To Close or Not to Close a Company in Singapore
To close a company in Singapore requires a thorough understanding of the legal processes and compliance requirements. Whether opting for voluntary closure or facing compulsory winding up, it is important to methodically follow each step to ensure a smooth transition.
This structured approach helps in responsibly winding up the business affairs and maintaining the integrity of Singapore’s business environment.
Our team specializes in providing efficient and comprehensive services for company closure, along with advice for your next venture. If you’re considering closing your business and need expert assistance or have any further questions, don’t hesitate to contact us. We’re here to support you every step of the way.
What are the steps to close a company in Singapore?
To close a company in Singapore, settle all debts, liquidate assets, fulfill tax obligations with IRAS, and adhere to ACRA’s deregistration procedures.

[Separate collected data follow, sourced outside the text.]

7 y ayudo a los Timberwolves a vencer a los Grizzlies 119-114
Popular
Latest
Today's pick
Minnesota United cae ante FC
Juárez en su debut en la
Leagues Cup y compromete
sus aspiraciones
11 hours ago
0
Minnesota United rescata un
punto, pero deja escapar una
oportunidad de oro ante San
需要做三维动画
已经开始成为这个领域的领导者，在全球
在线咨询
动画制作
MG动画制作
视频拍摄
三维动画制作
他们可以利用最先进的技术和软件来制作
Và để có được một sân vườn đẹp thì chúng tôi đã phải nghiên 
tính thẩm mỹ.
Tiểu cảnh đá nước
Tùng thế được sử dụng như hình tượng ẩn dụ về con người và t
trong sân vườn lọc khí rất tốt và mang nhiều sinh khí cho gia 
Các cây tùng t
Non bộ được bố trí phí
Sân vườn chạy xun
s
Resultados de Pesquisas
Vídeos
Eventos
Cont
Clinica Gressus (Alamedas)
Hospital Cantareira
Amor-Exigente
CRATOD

How long does it take to close a company in Singapore?
The duration varies based on the company’s size and complexity, but it generally takes a few months to complete all legal and financial procedures.
What happens to the assets when closing a company in Singapore?

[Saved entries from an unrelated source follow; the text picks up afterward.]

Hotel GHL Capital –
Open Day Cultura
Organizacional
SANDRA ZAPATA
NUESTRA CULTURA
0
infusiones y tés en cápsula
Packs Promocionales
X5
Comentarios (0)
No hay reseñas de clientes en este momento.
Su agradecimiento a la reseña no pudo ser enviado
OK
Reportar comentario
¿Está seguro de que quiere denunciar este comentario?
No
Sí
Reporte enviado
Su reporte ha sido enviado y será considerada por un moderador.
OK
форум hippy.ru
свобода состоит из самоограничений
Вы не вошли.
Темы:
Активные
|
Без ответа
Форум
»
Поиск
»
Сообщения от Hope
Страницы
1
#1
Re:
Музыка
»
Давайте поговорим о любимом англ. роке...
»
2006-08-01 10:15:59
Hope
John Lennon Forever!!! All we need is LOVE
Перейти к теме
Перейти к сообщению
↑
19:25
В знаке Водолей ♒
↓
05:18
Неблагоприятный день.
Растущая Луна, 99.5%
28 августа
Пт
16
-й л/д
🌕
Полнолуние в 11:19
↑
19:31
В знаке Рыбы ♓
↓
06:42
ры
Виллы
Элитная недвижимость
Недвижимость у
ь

Assets must be liquidated and the proceeds used to pay off debts. Any remaining assets are distributed to shareholders.
Can I close my company in Singapore if it has debts?
Yes, but you must settle all outstanding debts or make arrangements with creditors before proceeding with closure.
How much does it cost to close a company in Singapore?
The cost varies depending on the method of closure and professional fees involved. Striking off a company is generally less costly than liquidation.
Who can initiate the closure of a company in Singapore?
The company’s directors or a majority of shareholders can initiate the closure. For compulsory closures, creditors or legal authorities can also initiate the process.
What if my shareholders don’t agree to close the company in Singapore?
If shareholders disagree, you may need to negotiate or explore alternative solutions like selling the company. Legal advice might be necessary in case of disputes.
Should I leave the company to be dormant rather than close it in Singapore?
Choosing to leave a company dormant rather than closing it depends on future plans. If there’s a possibility of reviving the business later, keeping it dormant could be practical. However, dormant companies still need to fulfill certain regulatory requirements like annual filings, so it’s important to consider ongoing compliance obligations.
How long does it take to close a company in Singapore?
The time frame for closing a company in Singapore varies. Striking off can take a few months, while liquidation might take a year or more, depending on the complexity of the company’s affairs. It’s essential to factor in the time for settling debts, liquidating assets, and completing necessary legal and tax procedures.
Can I retain the company UEN (Unique Entity Number) after closing it in Singapore?
No, once a company in Singapore is closed and struck off the register by ACRA, its Unique Entity Number (UEN) is no longer active or valid. The UEN is specific to the registered entity and cannot be retained or reused after the company is officially dissolved.